Locate each line in the rows that contains the string "left", and copy every such line.

(Stored entries)
#####
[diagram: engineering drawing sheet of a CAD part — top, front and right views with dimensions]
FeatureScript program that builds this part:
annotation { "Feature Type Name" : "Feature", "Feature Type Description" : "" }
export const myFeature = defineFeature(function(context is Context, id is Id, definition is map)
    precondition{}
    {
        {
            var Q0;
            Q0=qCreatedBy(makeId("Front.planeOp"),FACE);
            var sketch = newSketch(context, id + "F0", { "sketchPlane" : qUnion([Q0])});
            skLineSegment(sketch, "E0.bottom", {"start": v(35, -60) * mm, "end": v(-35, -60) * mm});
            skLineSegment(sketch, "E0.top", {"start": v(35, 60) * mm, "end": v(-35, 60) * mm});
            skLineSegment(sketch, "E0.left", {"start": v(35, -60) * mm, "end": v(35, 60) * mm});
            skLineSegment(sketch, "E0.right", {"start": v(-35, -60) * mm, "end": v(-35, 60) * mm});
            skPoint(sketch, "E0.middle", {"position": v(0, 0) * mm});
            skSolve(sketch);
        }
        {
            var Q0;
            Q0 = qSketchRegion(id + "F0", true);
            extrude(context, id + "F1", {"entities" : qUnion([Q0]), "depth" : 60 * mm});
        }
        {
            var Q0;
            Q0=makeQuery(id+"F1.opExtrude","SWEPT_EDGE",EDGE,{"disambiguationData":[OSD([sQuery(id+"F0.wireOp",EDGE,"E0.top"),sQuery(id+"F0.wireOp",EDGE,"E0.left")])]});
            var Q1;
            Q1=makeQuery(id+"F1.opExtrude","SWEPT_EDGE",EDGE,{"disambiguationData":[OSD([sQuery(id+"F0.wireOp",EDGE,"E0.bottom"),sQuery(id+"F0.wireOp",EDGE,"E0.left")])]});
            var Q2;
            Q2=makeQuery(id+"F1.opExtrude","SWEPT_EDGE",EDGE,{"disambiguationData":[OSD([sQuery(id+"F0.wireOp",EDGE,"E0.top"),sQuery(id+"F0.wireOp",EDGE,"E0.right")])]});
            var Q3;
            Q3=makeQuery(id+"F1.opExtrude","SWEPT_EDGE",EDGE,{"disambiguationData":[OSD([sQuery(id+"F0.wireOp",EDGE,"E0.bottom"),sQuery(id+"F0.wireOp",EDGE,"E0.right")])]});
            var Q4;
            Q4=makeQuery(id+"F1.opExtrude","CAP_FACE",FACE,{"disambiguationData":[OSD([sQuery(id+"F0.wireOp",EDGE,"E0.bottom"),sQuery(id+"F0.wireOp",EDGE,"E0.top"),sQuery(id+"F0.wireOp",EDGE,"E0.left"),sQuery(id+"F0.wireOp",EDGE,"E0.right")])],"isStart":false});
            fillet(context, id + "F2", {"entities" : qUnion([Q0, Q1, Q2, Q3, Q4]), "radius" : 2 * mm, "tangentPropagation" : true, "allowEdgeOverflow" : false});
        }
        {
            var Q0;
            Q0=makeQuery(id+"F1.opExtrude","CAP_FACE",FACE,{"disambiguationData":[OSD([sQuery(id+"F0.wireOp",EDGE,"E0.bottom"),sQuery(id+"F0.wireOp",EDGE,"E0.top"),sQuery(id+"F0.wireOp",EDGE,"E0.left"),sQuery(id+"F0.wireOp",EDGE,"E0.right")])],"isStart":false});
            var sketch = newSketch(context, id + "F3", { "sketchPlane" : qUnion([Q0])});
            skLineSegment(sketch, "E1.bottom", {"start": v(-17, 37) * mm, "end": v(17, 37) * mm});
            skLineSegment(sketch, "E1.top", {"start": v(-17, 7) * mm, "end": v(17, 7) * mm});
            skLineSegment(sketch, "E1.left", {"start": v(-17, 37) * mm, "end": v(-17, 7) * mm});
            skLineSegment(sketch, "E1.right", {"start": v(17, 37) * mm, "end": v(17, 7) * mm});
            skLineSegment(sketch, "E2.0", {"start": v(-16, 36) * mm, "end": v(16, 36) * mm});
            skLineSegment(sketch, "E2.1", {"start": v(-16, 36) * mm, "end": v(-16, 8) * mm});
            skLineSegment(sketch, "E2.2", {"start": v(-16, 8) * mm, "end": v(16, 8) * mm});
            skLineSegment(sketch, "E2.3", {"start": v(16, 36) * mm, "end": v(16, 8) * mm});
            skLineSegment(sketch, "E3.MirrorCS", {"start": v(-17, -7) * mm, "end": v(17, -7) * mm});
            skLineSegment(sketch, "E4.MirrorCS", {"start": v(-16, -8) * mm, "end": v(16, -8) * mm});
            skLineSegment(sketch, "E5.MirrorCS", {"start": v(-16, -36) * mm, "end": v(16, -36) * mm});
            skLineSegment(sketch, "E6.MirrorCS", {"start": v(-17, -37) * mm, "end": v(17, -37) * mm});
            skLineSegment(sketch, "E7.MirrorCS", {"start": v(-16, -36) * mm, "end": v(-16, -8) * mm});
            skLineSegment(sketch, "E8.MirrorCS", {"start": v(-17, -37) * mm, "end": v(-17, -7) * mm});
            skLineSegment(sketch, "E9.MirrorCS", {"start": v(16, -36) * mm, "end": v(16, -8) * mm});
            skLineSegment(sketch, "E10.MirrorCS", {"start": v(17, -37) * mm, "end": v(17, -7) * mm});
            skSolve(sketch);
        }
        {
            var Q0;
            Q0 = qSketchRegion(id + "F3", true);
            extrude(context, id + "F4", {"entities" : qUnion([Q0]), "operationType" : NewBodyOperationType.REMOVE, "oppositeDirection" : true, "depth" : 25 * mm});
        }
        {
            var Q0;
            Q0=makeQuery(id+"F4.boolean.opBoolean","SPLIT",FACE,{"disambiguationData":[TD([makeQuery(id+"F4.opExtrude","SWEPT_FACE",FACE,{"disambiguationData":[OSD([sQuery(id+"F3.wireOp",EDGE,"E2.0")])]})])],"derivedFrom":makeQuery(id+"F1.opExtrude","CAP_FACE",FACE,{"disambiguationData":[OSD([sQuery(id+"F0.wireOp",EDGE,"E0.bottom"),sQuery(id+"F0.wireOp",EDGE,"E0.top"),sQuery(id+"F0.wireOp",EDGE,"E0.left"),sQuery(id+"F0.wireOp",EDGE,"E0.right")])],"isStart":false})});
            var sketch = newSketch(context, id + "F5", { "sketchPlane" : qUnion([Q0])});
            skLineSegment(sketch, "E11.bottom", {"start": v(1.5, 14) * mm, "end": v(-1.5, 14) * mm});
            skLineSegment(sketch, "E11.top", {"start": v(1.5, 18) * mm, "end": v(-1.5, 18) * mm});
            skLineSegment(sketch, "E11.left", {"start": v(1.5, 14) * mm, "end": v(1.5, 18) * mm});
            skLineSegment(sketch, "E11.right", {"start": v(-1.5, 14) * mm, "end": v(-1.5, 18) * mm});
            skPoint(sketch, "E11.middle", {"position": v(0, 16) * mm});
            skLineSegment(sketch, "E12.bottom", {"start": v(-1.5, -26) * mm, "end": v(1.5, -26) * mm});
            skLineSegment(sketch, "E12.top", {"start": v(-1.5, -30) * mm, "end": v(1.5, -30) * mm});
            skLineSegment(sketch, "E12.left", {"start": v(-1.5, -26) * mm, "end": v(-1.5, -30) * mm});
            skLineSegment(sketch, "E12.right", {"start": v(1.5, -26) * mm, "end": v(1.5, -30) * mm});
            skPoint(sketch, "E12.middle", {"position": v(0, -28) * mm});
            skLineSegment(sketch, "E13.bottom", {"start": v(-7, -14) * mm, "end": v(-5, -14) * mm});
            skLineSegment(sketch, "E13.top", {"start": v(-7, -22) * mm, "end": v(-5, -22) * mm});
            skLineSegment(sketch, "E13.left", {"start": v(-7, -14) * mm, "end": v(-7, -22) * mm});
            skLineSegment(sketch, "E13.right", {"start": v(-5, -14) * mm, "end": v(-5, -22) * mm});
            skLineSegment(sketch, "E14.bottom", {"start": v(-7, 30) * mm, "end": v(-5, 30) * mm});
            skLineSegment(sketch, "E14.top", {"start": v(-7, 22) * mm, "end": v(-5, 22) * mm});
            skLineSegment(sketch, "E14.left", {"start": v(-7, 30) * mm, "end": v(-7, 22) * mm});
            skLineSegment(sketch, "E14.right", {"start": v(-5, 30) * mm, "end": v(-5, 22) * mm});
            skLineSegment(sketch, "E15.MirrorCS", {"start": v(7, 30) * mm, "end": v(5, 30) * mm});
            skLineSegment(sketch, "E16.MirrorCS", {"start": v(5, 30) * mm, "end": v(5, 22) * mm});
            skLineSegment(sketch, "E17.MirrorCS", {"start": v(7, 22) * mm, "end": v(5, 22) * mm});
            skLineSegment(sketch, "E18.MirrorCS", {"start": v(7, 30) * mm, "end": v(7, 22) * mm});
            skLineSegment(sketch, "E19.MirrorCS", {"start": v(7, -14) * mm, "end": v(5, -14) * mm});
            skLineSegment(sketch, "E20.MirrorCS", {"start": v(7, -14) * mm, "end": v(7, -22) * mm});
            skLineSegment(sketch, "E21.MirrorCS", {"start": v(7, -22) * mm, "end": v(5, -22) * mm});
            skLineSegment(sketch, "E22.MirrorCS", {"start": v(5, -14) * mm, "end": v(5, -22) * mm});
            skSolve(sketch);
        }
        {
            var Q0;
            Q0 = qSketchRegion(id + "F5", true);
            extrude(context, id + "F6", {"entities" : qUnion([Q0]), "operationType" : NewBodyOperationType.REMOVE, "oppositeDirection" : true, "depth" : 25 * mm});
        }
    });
#####
[SOLVED EXERCISE]
            skLineSegment(sketch, "E0.left", {"start": v(35, -60) * mm, "end": v(35, 60) * mm});
            Q0=makeQuery(id+"F1.opExtrude","SWEPT_EDGE",EDGE,{"disambiguationData":[OSD([sQuery(id+"F0.wireOp",EDGE,"E0.top"),sQuery(id+"F0.wireOp",EDGE,"E0.left")])]});
            Q1=makeQuery(id+"F1.opExtrude","SWEPT_EDGE",EDGE,{"disambiguationData":[OSD([sQuery(id+"F0.wireOp",EDGE,"E0.bottom"),sQuery(id+"F0.wireOp",EDGE,"E0.left")])]});
            Q4=makeQuery(id+"F1.opExtrude","CAP_FACE",FACE,{"disambiguationData":[OSD([sQuery(id+"F0.wireOp",EDGE,"E0.bottom"),sQuery(id+"F0.wireOp",EDGE,"E0.top"),sQuery(id+"F0.wireOp",EDGE,"E0.left"),sQuery(id+"F0.wireOp",EDGE,"E0.right")])],"isStart":false});
            Q0=makeQuery(id+"F1.opExtrude","CAP_FACE",FACE,{"disambiguationData":[OSD([sQuery(id+"F0.wireOp",EDGE,"E0.bottom"),sQuery(id+"F0.wireOp",EDGE,"E0.top"),sQuery(id+"F0.wireOp",EDGE,"E0.left"),sQuery(id+"F0.wireOp",EDGE,"E0.right")])],"isStart":false});
            skLineSegment(sketch, "E1.left", {"start": v(-17, 37) * mm, "end": v(-17, 7) * mm});
            Q0=makeQuery(id+"F4.boolean.opBoolean","SPLIT",FACE,{"disambiguationData":[TD([makeQuery(id+"F4.opExtrude","SWEPT_FACE",FACE,{"disambiguationData":[OSD([sQuery(id+"F3.wireOp",EDGE,"E2.0")])]})])],"derivedFrom":makeQuery(id+"F1.opExtrude","CAP_FACE",FACE,{"disambiguationData":[OSD([sQuery(id+"F0.wireOp",EDGE,"E0.bottom"),sQuery(id+"F0.wireOp",EDGE,"E0.top"),sQuery(id+"F0.wireOp",EDGE,"E0.left"),sQuery(id+"F0.wireOp",EDGE,"E0.right")])],"isStart":false})});
            skLineSegment(sketch, "E11.left", {"start": v(1.5, 14) * mm, "end": v(1.5, 18) * mm});
            skLineSegment(sketch, "E12.left", {"start": v(-1.5, -26) * mm, "end": v(-1.5, -30) * mm});
            skLineSegment(sketch, "E13.left", {"start": v(-7, -14) * mm, "end": v(-7, -22) * mm});
            skLineSegment(sketch, "E14.left", {"start": v(-7, 30) * mm, "end": v(-7, 22) * mm});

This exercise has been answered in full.